二叉树遍历

 

题目大意：

 

 

Little Valentine liked playing with binary trees very much. Her favorite game was constructing randomly looking binary trees with capital letters in the nodes.

This is an example of one of her creations:

 

                                    D
                                   / \
                                  /   \
                                 B     E
                                / \     \
                               /   \     \ 
                              A     C     G
                                         /
                                        /
                                       F

To record her trees for future generations, she wrote down two strings for each tree: a preorder traversal (root, left subtree, right subtree) and an inorder traversal (left subtree, root, right subtree).

For the tree drawn above the preorder traversal is DBACEGF and the inorder traversal is ABCDEFG.

She thought that such a pair of strings would give enough information to reconstruct the tree later (but she never tried it).

 

Now, years later, looking again at the strings, she realized that reconstructing the trees was indeed possible, but only because she never had used the same letter twice in the same tree.

However, doing the reconstruction by hand, soon turned out to be tedious.

So now she asks you to write a program that does the job for her!

 

Input Specification 

The input file will contain one or more test cases.

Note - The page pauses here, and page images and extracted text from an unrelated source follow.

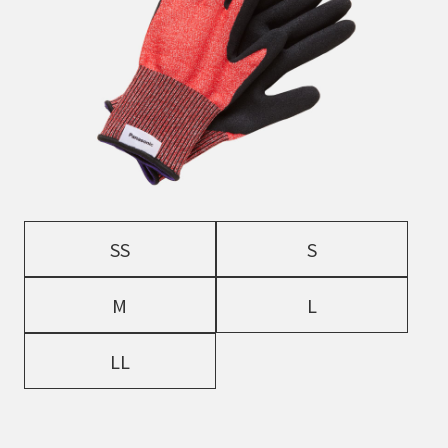
SS
S
M
L
LL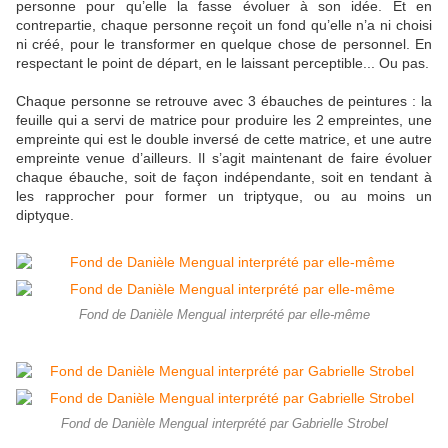
personne pour qu’elle la fasse évoluer à son idée. Et en
contrepartie, chaque personne reçoit un fond qu’elle n’a ni choisi
ni créé, pour le transformer en quelque chose de personnel. En
respectant le point de départ, en le laissant perceptible... Ou pas.
Chaque personne se retrouve avec 3 ébauches de peintures : la
feuille qui a servi de matrice pour produire les 2 empreintes, une
empreinte qui est le double inversé de cette matrice, et une autre
empreinte venue d’ailleurs. Il s’agit maintenant de faire évoluer
chaque ébauche, soit de façon indépendante, soit en tendant à
les rapprocher pour former un triptyque, ou au moins un
diptyque.
Fond de Danièle Mengual interprété par elle-même
Fond de Danièle Mengual interprété par Gabrielle Strobel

Each test case consists of one line containing two strings preord and inord, representing the preorder traversal and inorder traversal of a binary tree. Both strings consist of unique capital letters. (Thus they are not longer than 26 characters.)

Input is terminated by end of file.

 

Output Specification 

For each test case, recover Valentine's binary tree and print one line containing the tree's postorder traversal (left subtree, right subtree, root).

 

Sample Input 

DBACEGF ABCDEFG
BCAD CBAD

 

Sample Output 

ACBFGED
CDAB

 

 思路：

      递归法。根据二叉树的特点，利用两个序找到根，进而把树分成左子树，右子树，树的前后序都是先遍历完左子树，再遍历右子树。再把左子树看成一棵树，找根与左子树右子树，依次递归。

 

源代码：

      

#include<iostream>
#include<cstring>
using namespace std;
char pre[110];
char mid[110];
char post[110];                          //定义三个数组，表示三个序
int m;
void findposttree(int pre_begin,int pre_end,int mid_begin,int mid_end);
int main()
{        
    while (cin >> pre >> mid)
    {

        int n = strlen(pre);
        m = n;
        findposttree(0, n - 1, 0, n - 1);
        cout << post << endl;
        memset(pre, 0, sizeof(pre));
        memset(mid, 0, sizeof(mid));
        memset(post, 0, sizeof(post));                      //每测一组数组记得清零，不然影响下一次的测试
    }

    return 0;

}
void findposttree(int pre_begin, int pre_end, int mid_begin, int mid_end)
{
    if (pre_begin<=pre_end)                                     //树未完成的条件
    {
        int i;
        for (i = mid_begin; i < mid_end; i++)
        {
            if (mid[i] == pre[pre_begin])                        //找树根
                break;
        }
        
        post[--m] = pre[pre_begin];                               
        findposttree(pre_begin+(i-mid_begin)+1, pre_end, i + 1, mid_end);                   //遍历右子树,注意算开始位置，要知道中间有多少个元素
        findposttree(pre_begin + 1, pre_begin + (i - mid_begin) , mid_begin, i - 1);           //遍历左子树

    }
    else
        return;



}

 

心得：

      百度学习知两序找一序的方法，第一次用程序写出来还是感觉不错的，其实个人感觉学算法就是学与教的过程，通过看书

百度学习你要的知识，然后就是教计算机去算，这其中需要你想得比较细。加油加油吧~~